In the week leading up to the Super Bowl my Facebook feed was exploding with information regarding sex trafficking.There were articles like this one, which included first-hand accounts from victims, as well as videos like this one and the one below.
I was excited to see the increase in awareness around the time of the Super Bowl because I hoped that it would prompt a crack down on trafficking activities. In fact, that’s actually what ended up happening. For example, Attorney General John Hoffman of New Jersey “assembled a task force, which, among other things, aim[ed] to teach the public how to identify and assist trafficking victims.” Additionally, “this year’s host, New Jersey Gov. Chris Christie [was] tweeting frequently about sex trafficking at the Super Bowl and his state’s commitment to stop it.”
As excited as I was for all this awareness, there were other articles popping up on my news feed that were challenging some of these assertions around sex trafficking at the Super Bowl. It only stands to reason that an increase in tourists for such a sporting event would lead to an increase in the business. That being said, when I started to look into the statistics I discovered that the increase of sex trafficking during the Super Bowl may not actually be much more than what is taking place during the other days of the year. According to Julie Ham, a former researcher with the Global Alliance Against Traffic in Women, “given how serious trafficking actually is, it’s really obscene seeing all these resources — money, time, political will — to tackle something that’s not there. Or when this rumour is used as excuse to harass and intimidate sex workers,”
In spite of Ham’s suggestion that some of the hype was ill-founded, after the Super Bowl it was revealed that the FBI cracked a prostitution ring that had been using girls as young as 13.
So I should be happy that the awareness raised for human trafficking actually produced some results, right? Well I am, but I’m also concerned. While we were focused on the problem of human trafficking most of us overlooked how the trafficking “crack down” also opened up opportunities for police to harass sex workers in order to “clean up” the city for the Super Bowl. I’m torn because in our efforts to support a good thing, the fight against human trafficking, we often end up enabling a corrupt system to discriminate against an already vulnerable community: sex workers.
This is the same struggle I articulated in my last article on selling sex.
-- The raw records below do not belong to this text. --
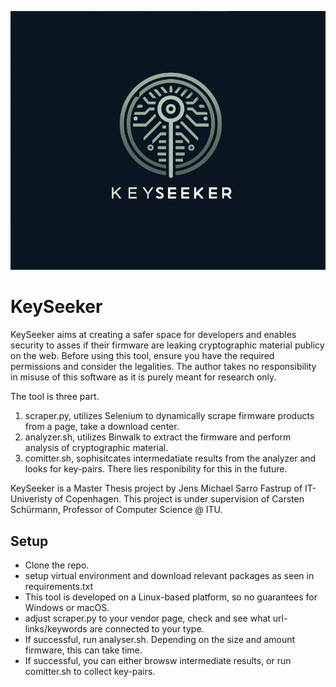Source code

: ![KeySeeker](https://github.com/JensFastrup/KeySeeker/blob/main/keyseeker.PNG)


# KeySeeker
KeySeeker aims at creating a safer space for developers and enables security to asses if their firmware are leaking cryptographic material publicy on the web.
Before using this tool, ensure you have the required permissions and consider the legalities. The author takes no responsibility in misuse of this software as it is purely meant for research only. 

The tool is three part. 
1. scraper.py, utilizes Selenium to dynamically scrape firmware products from a page, take a download center.
2. analyzer.sh, utilizes Binwalk to extract the firmware and perform analysis of cryptographic material.
3. comitter.sh, sophisitcates intermedatiate results from the analyzer and looks for key-pairs. There lies responibility for this in the future. 

KeySeeker is a Master Thesis project by Jens Michael Sarro Fastrup of IT-Univeristy of Copenhagen. This project is under supervision of Carsten Schürmann, Professor of Computer Science @ ITU.

## Setup
- Clone the repo.
- setup virtual environment and download relevant packages as seen in requirements.txt
- This tool is developed on a Linux-based platform, so no guarantees for Windows or macOS.
- adjust scraper.py to your vendor page, check and see what url-links/keywords are connected to your type.
- If successful, run analyser.sh. Depending on the size and amount firmware, this can take time.
- If successful, you can either browsw intermediate results, or run comitter.sh to collect key-pairs.

  
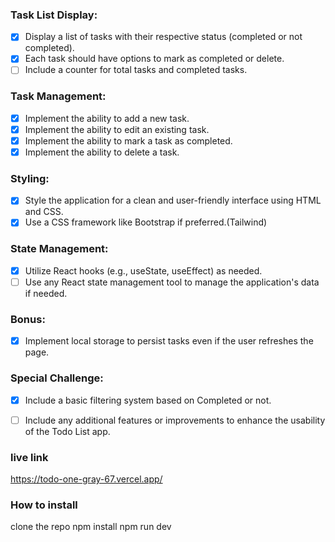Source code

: ### Task List Display:

- [x] Display a list of tasks with their respective status (completed or not completed).
- [x] Each task should have options to mark as completed or delete.
- [ ] Include a counter for total tasks and completed tasks.

### Task Management:

- [x] Implement the ability to add a new task.
- [x] Implement the ability to edit an existing task.
- [x] Implement the ability to mark a task as completed.
- [x] Implement the ability to delete a task.

### Styling:

- [x] Style the application for a clean and user-friendly interface using HTML and CSS.
- [x] Use a CSS framework like Bootstrap if preferred.(Tailwind)

### State Management:

- [x] Utilize React hooks (e.g., useState, useEffect) as needed.
- [ ] Use any React state management tool to manage the application's data if needed.

### Bonus:

- [x] Implement local storage to persist tasks even if the user refreshes the page.

### Special Challenge:

- [x] Include a basic filtering system based on Completed or not.
- [ ] Include any additional features or improvements to enhance the usability of the Todo List app.





### live link

https://todo-one-gray-67.vercel.app/


### How to install

clone the repo
npm install
npm run dev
In that post I shared my personal experience with “battling” human trafficking and how I was humbled and reminded that reading a book on something doesn’t make you an expert. That post also touches on two different legal approaches to prostitution that are being applied around the world. I referred to the two methods as either the abolition/Nordic Model approach or the regulation approach. While the Nordic Model strives to abolish prostitution by targeting the demand (criminalizing the purchase of sex), regulation advocates argue that sex work should be treated as legitimate work and legislation should be introduced that would better protect those working in the field. These two method’s are especially relevant now that the Canadian government has struck down several laws around prostitution and are looking to introduce one of two very different kinds of legislation regarding sex work.
I’ve shared before that my personal bias is for the Nordic Model, but the more I research that model the more I hear that these Nordic countries have implemented their model of legislation with very few of them creating a socially supportive infrastructure. As a result, this form of legislation has led to just as much harm to sex workers, if not more.
So the Super Bowl is over, and the hype around sex trafficking is starting to be forgotten, but us Canadians still have to consider how we want our country to respond to prostitution. Do we institute the Nordic Model with the goal of ending human trafficking by targeting the “demand” side of prostitution? Or do we regulate prostitution with the hopes of protecting those who are already doing sex work?
Let me know what you think, because as you can probably tell I am still very torn on this issue. I want to support the form of legislation that is most likely to support the vulnerable, but I’m starting to wonder if either option will really serve to protect as well as it promises to.